4.11. The Client commits, as a party to the Insurance Contract and the legitimate Property manager, responsible for the property to the Bank, to engage in negotiations with Insurers on insurance benefit payment and/or litigation matters with the Insurer for payment of such benefits, unless the Bank specifies otherwise in writing. Client's disagreement with the Insurer's decision not to recognize the Property loss, destruction or damage as an insured event and the related disputes do not relieve the Client from further execution of financing contract conditions.

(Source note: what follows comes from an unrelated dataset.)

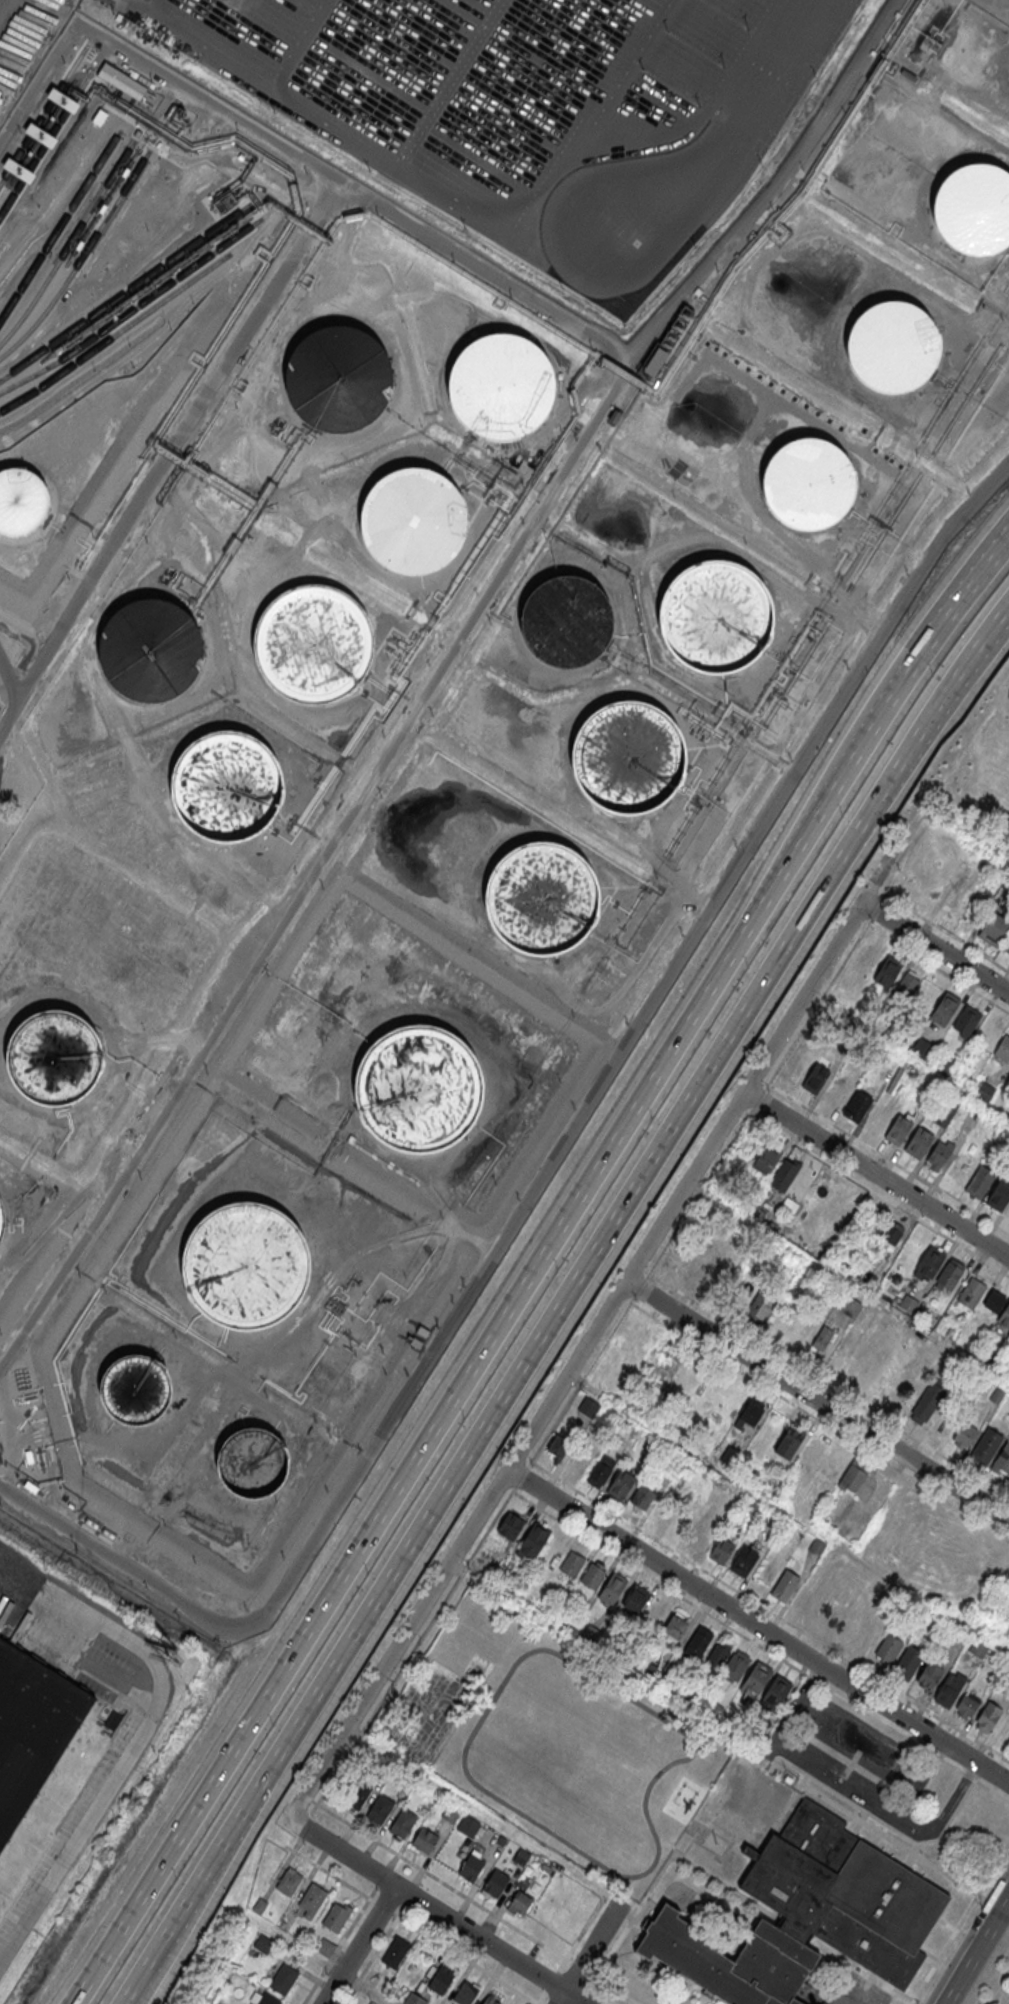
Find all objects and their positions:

4.12. If Client breached these Minimum Requirements for Property Insurance Contracts and conditions of the financing agreement, related to property insurance (including, if the property is insured in the insurance company other than the Bank had recommended), it is assumed that the Property is not insured and the Bank has the right to immediately insure the Property on its own behalf with the acceptable Insurer. In this case, the Client must compensate the Bank for Property insurance costs incurred.

4.13. If Insurer supervision conducting authorized body in accordance with the applicable law applies the Insurer who entered into Insurance Contract some statutory sanctions or there is a reason to believe that such sanctions could be applied, or such Insurer is instituted bankruptcy or restructuring proceedings, other procedures against it are launched in relation with its inability to settle with the creditors, or a decision on the liquidation of the Insurer is adopted, or due to other circumstances that may complicate or make impossible execution of the Insurer's obligations, the Client immediately at his/her own expense undertakes to make appropriate Insurance Contracts with other Bank-acceptable Insurers on the Bank-acceptable terms.